Auch in diesem Jahr gedenken wir Rosa Luxemburg und Karl Liebknecht in Berlin. Neben ihrer Rolle als Gründer der Kommunistischen Partei Deutschlands ist besonders ihr Kampf gegen den Krieg ein Erbe der beiden, das wir bis heute weitertragen. Auch für die heutige Friedensbewegung kann der Bezug auf Luxemburg und Liebknecht wichtige Antworten liefern.
In den letzten Jahren haben sich die militärischen Auseinandersetzungen weltweit weiter verschärft. Seit dem Angriff Russlands auf die Ukraine hat sich der Konflikt zu einem Stellungskrieg entwickelt, in dem in den letzten zwei Jahren hunderttausende Soldaten auf beiden Seiten sterben mussten. Außerdem haben seit dem 7. Oktober die Bombardements Israels auf den Gazastreifen über 20.000 zivile Opfer gekostet. Durch Waffenlieferungen befeuern deutsche Rüstungsunternehmen und die Bundesregierung diese Konflikte noch weiter. Die Rüstungsexporte erlebten unter der Ampelregierung in diesem Jahr ein Rekordhoch und allein nach Israel wurden seit Oktober die Waffenlieferungen um ein 10faches erhöht. Doch schafft es die aktuelle Friedensbewegung nicht, dem eine starke Antwort entgegenzustellen. An den Friedensaktionstagen wie dem Antikriegstag am 1. September oder dem Ostermarsch gelingt es Jahr für Jahr nicht, große Massen für den Frieden auf die Straße zu bringen. Auch die zentrale Friedensdemo am 25. November in Berlin war eher ein verhaltenes Lebenszeichen als ein Ausdruck von Stärke. Die Demonstrationen sind von einem hohen Altersdurchschnitt und den immer gleichen Organisationen gezeichnet. Einen starken Gegner des deutschen Imperialismus und seiner Kriegspolitik gibt es also zurzeit nicht. Dies lässt sich jedoch nicht nur mit Antipropaganda oder Verleumdung der Bewegung in Medien und Politik begründen, sondern liegt auch an Problemen innerhalb der Bewegung.

Gespeicherte Datensatzeinträge:

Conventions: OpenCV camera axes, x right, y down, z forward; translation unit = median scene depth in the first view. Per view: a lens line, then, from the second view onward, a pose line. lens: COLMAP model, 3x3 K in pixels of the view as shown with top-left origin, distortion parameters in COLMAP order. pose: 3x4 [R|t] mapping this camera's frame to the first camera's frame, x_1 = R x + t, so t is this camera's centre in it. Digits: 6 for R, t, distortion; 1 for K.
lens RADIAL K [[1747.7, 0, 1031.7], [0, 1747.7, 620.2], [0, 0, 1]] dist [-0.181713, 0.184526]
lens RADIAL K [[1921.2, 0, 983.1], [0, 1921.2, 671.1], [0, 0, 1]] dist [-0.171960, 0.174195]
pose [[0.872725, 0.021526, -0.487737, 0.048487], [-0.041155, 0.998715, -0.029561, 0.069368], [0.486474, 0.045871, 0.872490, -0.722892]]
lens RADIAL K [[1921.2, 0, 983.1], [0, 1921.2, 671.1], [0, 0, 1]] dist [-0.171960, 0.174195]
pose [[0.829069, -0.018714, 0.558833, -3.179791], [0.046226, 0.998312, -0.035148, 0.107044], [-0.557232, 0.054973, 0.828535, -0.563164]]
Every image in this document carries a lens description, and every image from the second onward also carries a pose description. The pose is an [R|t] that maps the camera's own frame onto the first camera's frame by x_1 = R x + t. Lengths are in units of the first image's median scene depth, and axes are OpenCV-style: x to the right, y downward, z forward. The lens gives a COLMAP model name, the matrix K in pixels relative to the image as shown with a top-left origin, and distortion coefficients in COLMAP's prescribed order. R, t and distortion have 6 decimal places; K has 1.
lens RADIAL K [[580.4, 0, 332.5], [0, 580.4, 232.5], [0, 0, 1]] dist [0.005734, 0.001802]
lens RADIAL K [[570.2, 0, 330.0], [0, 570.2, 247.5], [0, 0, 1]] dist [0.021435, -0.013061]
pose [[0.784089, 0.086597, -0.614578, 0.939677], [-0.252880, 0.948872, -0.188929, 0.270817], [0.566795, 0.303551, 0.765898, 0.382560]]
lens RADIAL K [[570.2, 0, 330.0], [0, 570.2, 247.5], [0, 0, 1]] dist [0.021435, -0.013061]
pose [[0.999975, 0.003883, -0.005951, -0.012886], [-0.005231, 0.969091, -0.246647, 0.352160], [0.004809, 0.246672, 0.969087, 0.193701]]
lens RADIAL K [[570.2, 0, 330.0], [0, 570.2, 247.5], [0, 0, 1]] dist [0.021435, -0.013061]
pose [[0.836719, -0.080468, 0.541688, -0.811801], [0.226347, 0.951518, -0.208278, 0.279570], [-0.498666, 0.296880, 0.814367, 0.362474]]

AUFGABE:
Übertrage den Satz „Die Demonstrationen sind von einem hohen Altersdurchschnitt und den immer gleichen Organisationen gezeichnet.“ aus dem zitierten Abschnitt über die Friedensbewegung ins Englische.

ANTWORT:
The demonstrations are marked by a high average age and the same organizations every time.